I place ingredients on the counter, carefully naming each one aloud in the soothing manner of daytime television. I hold forth on the difference between cilantro and coriander. Instead of simply hating peeling garlic, I say, “If you’re like me, you absolutely haaate peeling garlic, but there’s this great trick that was a total game changer for me.” I cut a tomato dutifully because I know it’s possible the camera’s shooting it in close-up. I arrange all the prepped elements in neat piles or in small bowls before I even consider turning the stove on. Feeding myself becomes an act of devotion.

After exhausting all possibilities for neighbourhood walks to nowhere, I wondered whether bringing in a similar kind of performativity could enliven the experience of walking too. So I decided to create an audio walk about walking itself.

I round the corner of my street, where I’m instructed by my own recorded voice to scrutinize my usual walk. What are you doing with your arms? Where are you looking? If you had paint on your shoes, what would your tracks look like? A prompt to walk as though I just left a café where I’d had an emotionally fraught conversation with a friend makes my eyes well up before I’m able to pin the feeling on a particular memory. I walk like I’m in a rush while pretending not to be, inducing a slight panic state that takes a couple of minutes to wear off.

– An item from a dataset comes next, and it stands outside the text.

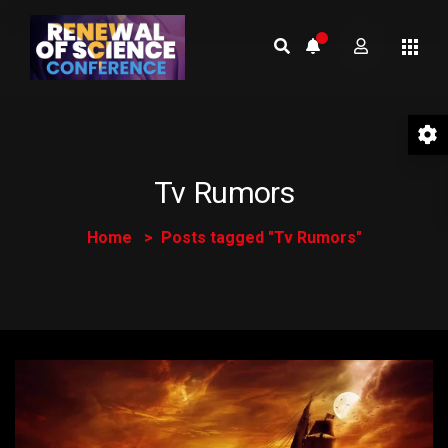
Tv Rumors
Home
Posts tagged "Tv Rumors"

It ends with four minutes of meditative walking, which involves taking 12 slow steps in one direction, turning around, then taking 12 slow steps in the other direction. I resist the urge to pretend I’m looking for something on the ground just to satisfy onlookers. The world gradually narrows to encompass only the softness of my foot pressing down into the hard stone. I am doing something. I’m walking here.